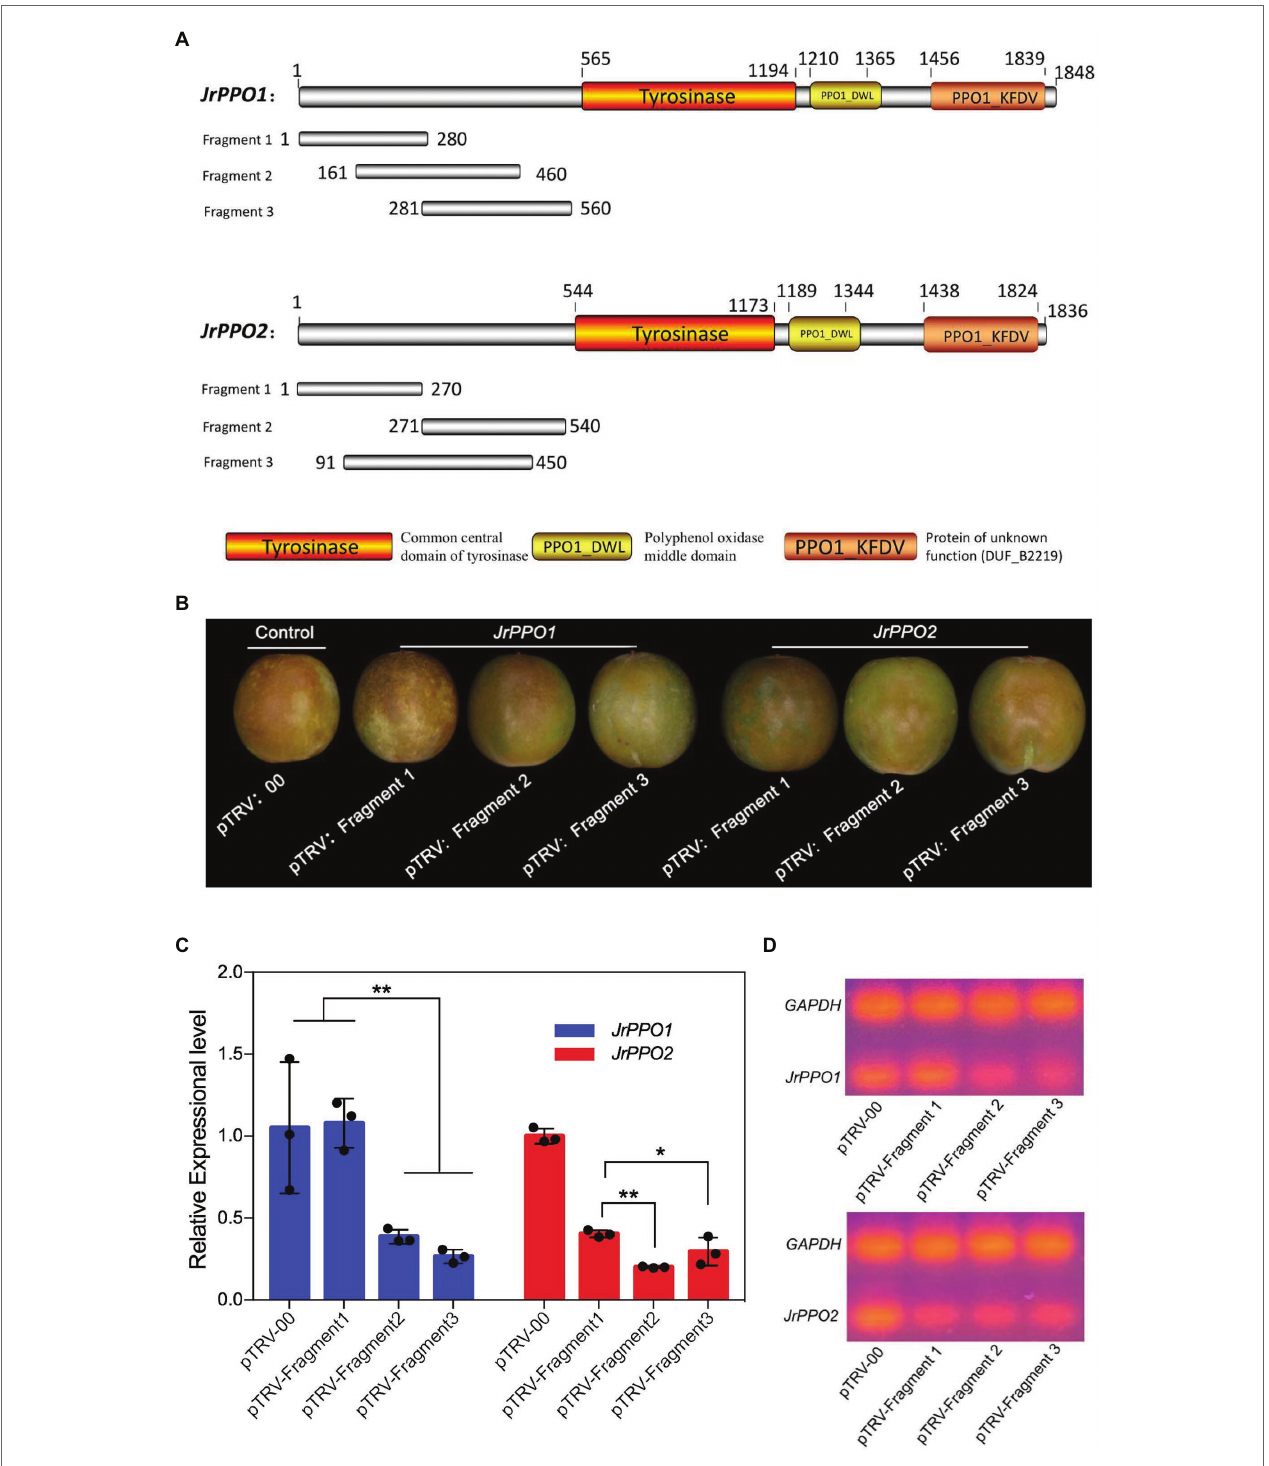
FIGURE 5 | Schematic representation of JrPPOs fragments designing and screening. (A) JrPPOs silencing fragments design. The three fragments located in the non-conserved domain of JrPPOs were selected to prevent silencing interference. Colored boxes indicate the three conservative domains. (B) Pictorial representation of fruits treated with constructs harboring different fragments at 8 dpi. These fruits were photographed 1 h after the fruits were removed from the inoculation solution. The obvious difference in the phenotype of different experiments did not show until 1 h later. (C) Quantitative RT-PCR showing the decreased JrPPOs levels. The screening for the most efficient fragment was successful. Data were pooled across experiments, and Student’s t -test was used for analysis.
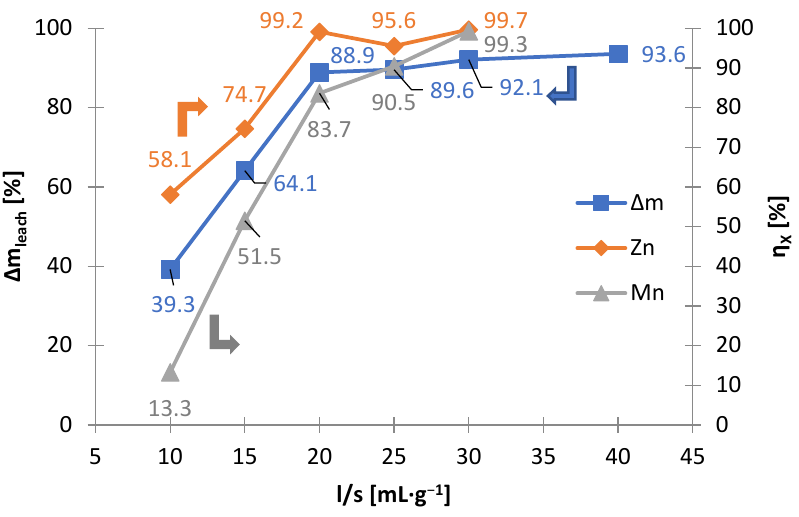
Figure 8. Effects of liquid-to-solid ratio (l/s) on mass loss of solid phase ( ∆ m leach ) and leaching yields ( η X ) of zinc and manganese as a result of non-selective leaching of black mass.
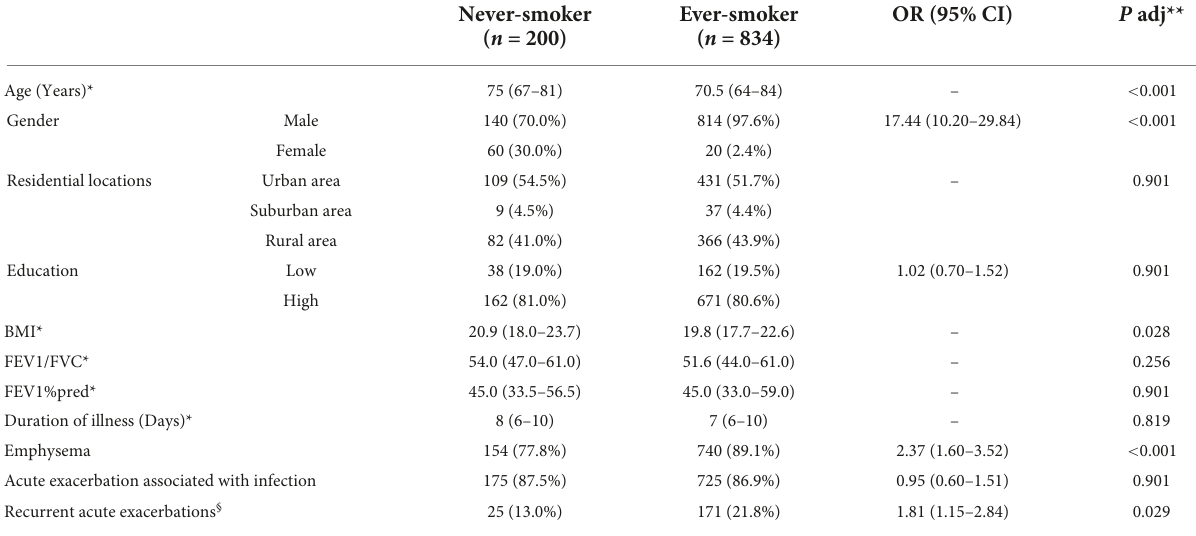
TABLE 2 Association of smoking status with demographic and clinical characteristics in patients with AECOPD.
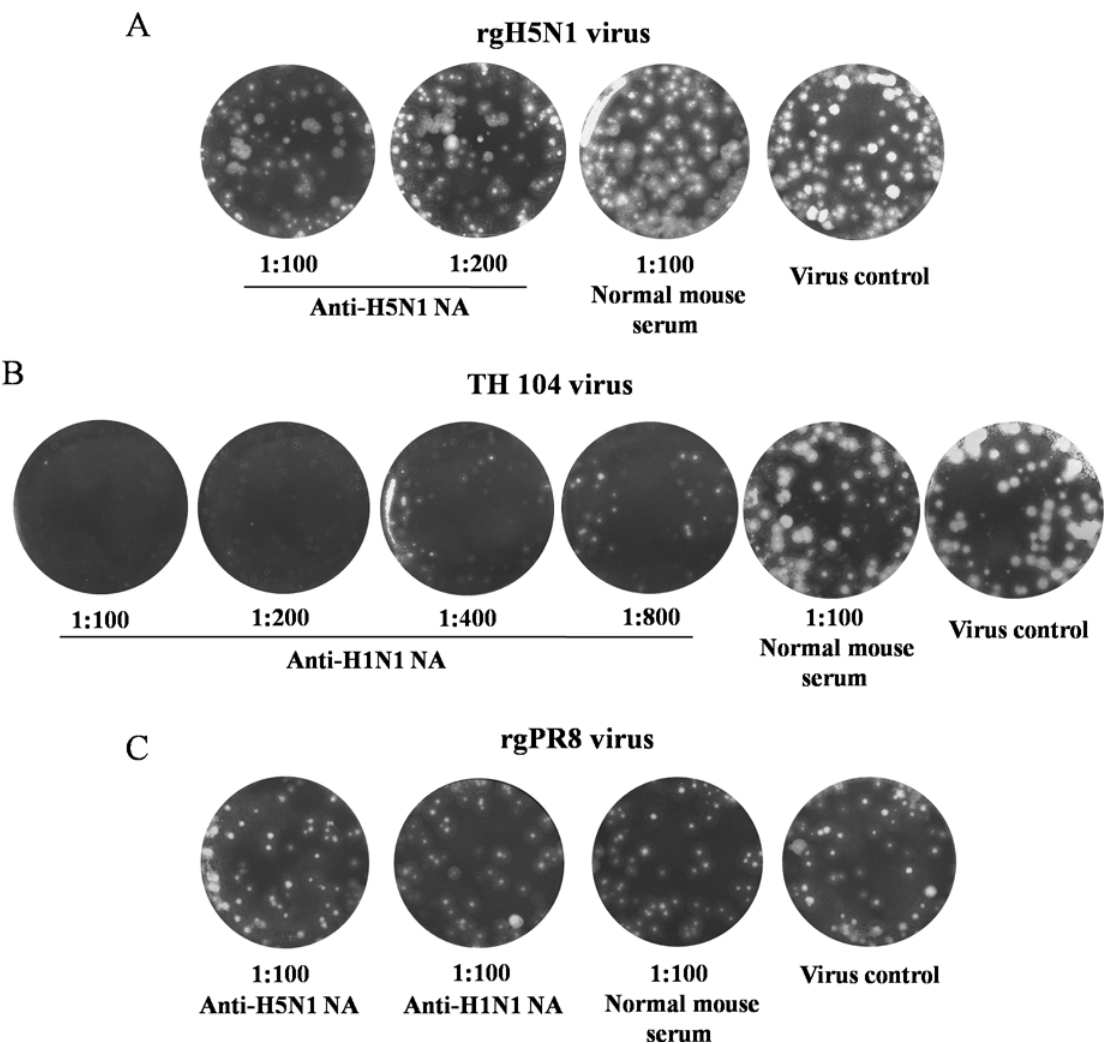
Fig 8. Inhibitory effect of anti-H5N1 NA and anti-H1N1 NA antisera determined by plaque reduction assay in MDCK cell monolayers. The results demonstrate the reduction in number of plaques and plaque size mediated by anti-H5N1 NA and anti-H1N1 NA antisera compared to normal mouse serum and virus controls. Pooled mouse sera collected at 6 weeks p.i. were employed in the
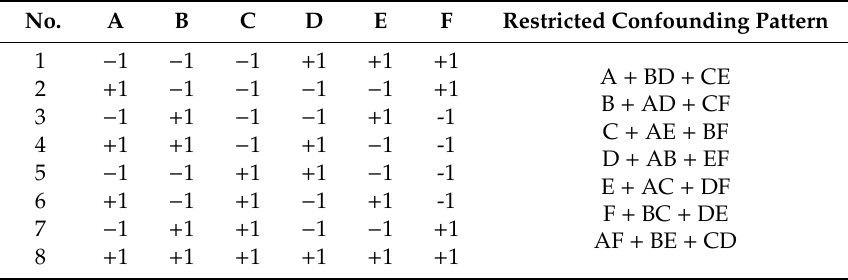
Table 3. Array of Experiments. The samples corresponding to each experiment were prepared by placing the analysis factors at the levels indicated in this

Work to complete. Excerpt from the records above: set down only the lines from the one that contains "TABLE 2 Association" through the one that contains "Fig 8. Inhibitory", inclusive, word for word. Pictures stay out.

Reply to the exercise.
TABLE 2 Association of smoking status with demographic and clinical characteristics in patients with AECOPD.
Fig 8. Inhibitory effect of anti-H5N1 NA and anti-H1N1 NA antisera determined by plaque reduction assay in MDCK cell monolayers. The results demonstrate the reduction in number of plaques and plaque size mediated by anti-H5N1 NA and anti-H1N1 NA antisera compared to normal mouse serum and virus controls. Pooled mouse sera collected at 6 weeks p.i. were employed in the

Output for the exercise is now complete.